Les millifluidiques révolutionnent la robotique douce en intégrant des systèmes fluidiques. Cette technologie permet de réduire la dépendance aux composants électroniques tout en offrant des performances améliorées.
Les électrons ont longtemps été au cœur de nos dispositifs technologiques, mais la recherche actuelle explore des alternatives fascinantes, notamment les fluidiques. Le domaine des millifluidiques, qui s’appuie sur des recherches antérieures en microfluidiques, a récemment émergé, notamment dans la robotique douce. Cette approche utilise des canaux fluidiques microscopiques pour créer des circuits logiques, exploitant les comportements non linéaires des matériaux souples pour générer des mouvements réalistes et des interactions plus sûres. En utilisant l’air comprimé comme source d’énergie et de logique, les concepteurs peuvent réduire le besoin d’interfaces volumineuses entre l’électronique et la pneumatique.
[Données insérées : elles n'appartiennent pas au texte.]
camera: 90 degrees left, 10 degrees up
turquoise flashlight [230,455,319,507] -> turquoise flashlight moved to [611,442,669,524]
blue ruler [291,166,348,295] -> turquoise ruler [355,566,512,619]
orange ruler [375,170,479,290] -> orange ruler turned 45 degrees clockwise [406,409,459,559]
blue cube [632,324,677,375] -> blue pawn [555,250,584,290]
Le laboratoire de robotique Soiboi Studio, dirigé par James Provost, illustre cette avancée avec la construction d’une horloge numérique qui repose sur une technologie de millifluidiques. Cette horloge, qui affiche quatre chiffres sur un écran à sept segments, représente une évolution significative des designs antérieurs, passant d’un simple oscillateur à un dispositif plus complexe. La base de cette technologie repose sur des membranes flexibles intégrées entre des couches rigides, créant ainsi des circuits fluidiques qui fonctionnent grâce à des différences de pression.
Ces circuits exploitent une pression atmosphérique pour représenter un état logique de 0 et un vide relatif pour l’état logique de 1. L’utilisation de la pression négative permet de créer des scellés robustes, facilitant ainsi la reproduction des blocs de construction électroniques. La combinaison de l’impression 3D et du moulage en silicone a permis de développer des dispositifs millifluidiques qui sont à la fois innovants et pratiques.
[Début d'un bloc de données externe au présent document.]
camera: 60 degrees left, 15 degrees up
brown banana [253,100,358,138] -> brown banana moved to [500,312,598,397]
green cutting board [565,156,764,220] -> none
Un élément clé de ce système est une vanne qui imite le fonctionnement des transistors à effet de champ en métal-oxyde-semiconducteur (MOSFET). Ce « transistor » sous vide comprend deux chambres (source et drain) séparées par un siège central, et un système de contrôle qui gère la circulation d’air. Grâce à ces avancées, la robotique douce peut désormais fonctionner de manière plus intégrée, en utilisant les mêmes fluides qui alimentent les systèmes, réduisant ainsi les dépendances à des composants électroniques lourds tout en augmentant l’efficacité.
En somme, l’essor des millifluidiques dans la robotique douce ouvre de nouvelles voies pour la conception de systèmes intelligents et légers, marquant une étape importante vers des technologies plus durables et innovantes.